[Spatial grounding data]
=== Section Start ===

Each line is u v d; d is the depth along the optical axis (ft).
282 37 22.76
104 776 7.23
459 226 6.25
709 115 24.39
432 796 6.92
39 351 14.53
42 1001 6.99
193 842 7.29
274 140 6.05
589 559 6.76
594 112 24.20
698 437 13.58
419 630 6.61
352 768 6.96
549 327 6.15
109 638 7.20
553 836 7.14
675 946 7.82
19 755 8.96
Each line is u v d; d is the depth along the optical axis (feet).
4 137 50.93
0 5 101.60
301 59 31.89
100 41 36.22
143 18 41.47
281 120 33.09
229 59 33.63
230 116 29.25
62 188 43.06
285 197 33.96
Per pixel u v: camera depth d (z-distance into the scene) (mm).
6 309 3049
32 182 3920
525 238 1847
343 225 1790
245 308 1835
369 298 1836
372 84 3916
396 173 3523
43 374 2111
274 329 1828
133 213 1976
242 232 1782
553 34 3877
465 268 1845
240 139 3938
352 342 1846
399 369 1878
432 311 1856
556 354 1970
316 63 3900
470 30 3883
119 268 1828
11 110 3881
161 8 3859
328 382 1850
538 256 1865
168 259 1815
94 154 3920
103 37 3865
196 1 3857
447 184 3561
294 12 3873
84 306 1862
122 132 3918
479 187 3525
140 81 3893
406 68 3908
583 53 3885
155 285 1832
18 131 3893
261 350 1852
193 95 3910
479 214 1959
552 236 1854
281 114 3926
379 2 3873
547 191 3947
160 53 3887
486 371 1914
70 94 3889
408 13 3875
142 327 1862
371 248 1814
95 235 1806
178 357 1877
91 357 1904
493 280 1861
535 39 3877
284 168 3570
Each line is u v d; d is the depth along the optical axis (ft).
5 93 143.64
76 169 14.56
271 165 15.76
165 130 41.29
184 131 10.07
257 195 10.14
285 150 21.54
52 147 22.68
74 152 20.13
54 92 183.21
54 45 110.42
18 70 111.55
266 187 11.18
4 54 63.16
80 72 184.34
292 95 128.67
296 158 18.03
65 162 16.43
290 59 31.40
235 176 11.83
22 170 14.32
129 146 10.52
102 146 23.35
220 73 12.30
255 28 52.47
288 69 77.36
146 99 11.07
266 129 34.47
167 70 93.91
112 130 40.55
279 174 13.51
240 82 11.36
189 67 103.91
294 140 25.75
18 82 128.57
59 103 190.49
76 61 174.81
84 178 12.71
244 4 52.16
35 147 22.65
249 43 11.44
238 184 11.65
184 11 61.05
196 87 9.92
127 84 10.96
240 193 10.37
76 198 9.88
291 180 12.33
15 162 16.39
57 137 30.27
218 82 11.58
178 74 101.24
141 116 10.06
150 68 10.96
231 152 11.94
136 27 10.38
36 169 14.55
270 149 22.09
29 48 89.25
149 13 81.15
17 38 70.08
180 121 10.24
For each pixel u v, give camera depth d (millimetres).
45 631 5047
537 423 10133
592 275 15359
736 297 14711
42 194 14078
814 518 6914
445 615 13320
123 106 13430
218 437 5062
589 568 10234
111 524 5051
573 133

=== Section End ===

■ Task requirements:
Nothing but the lines from the one holding "493 280 1861" through the last line of the data may be output, and each must match exactly.

■ Output of the exercise:
493 280 1861
535 39 3877
284 168 3570
Each line is u v d; d is the depth along the optical axis (ft).
5 93 143.64
76 169 14.56
271 165 15.76
165 130 41.29
184 131 10.07
257 195 10.14
285 150 21.54
52 147 22.68
74 152 20.13
54 92 183.21
54 45 110.42
18 70 111.55
266 187 11.18
4 54 63.16
80 72 184.34
292 95 128.67
296 158 18.03
65 162 16.43
290 59 31.40
235 176 11.83
22 170 14.32
129 146 10.52
102 146 23.35
220 73 12.30
255 28 52.47
288 69 77.36
146 99 11.07
266 129 34.47
167 70 93.91
112 130 40.55
279 174 13.51
240 82 11.36
189 67 103.91
294 140 25.75
18 82 128.57
59 103 190.49
76 61 174.81
84 178 12.71
244 4 52.16
35 147 22.65
249 43 11.44
238 184 11.65
184 11 61.05
196 87 9.92
127 84 10.96
240 193 10.37
76 198 9.88
291 180 12.33
15 162 16.39
57 137 30.27
218 82 11.58
178 74 101.24
141 116 10.06
150 68 10.96
231 152 11.94
136 27 10.38
36 169 14.55
270 149 22.09
29 48 89.25
149 13 81.15
17 38 70.08
180 121 10.24
For each pixel u v, give camera depth d (millimetres).
45 631 5047
537 423 10133
592 275 15359
736 297 14711
42 194 14078
814 518 6914
445 615 13320
123 106 13430
218 437 5062
589 568 10234
111 524 5051
573 133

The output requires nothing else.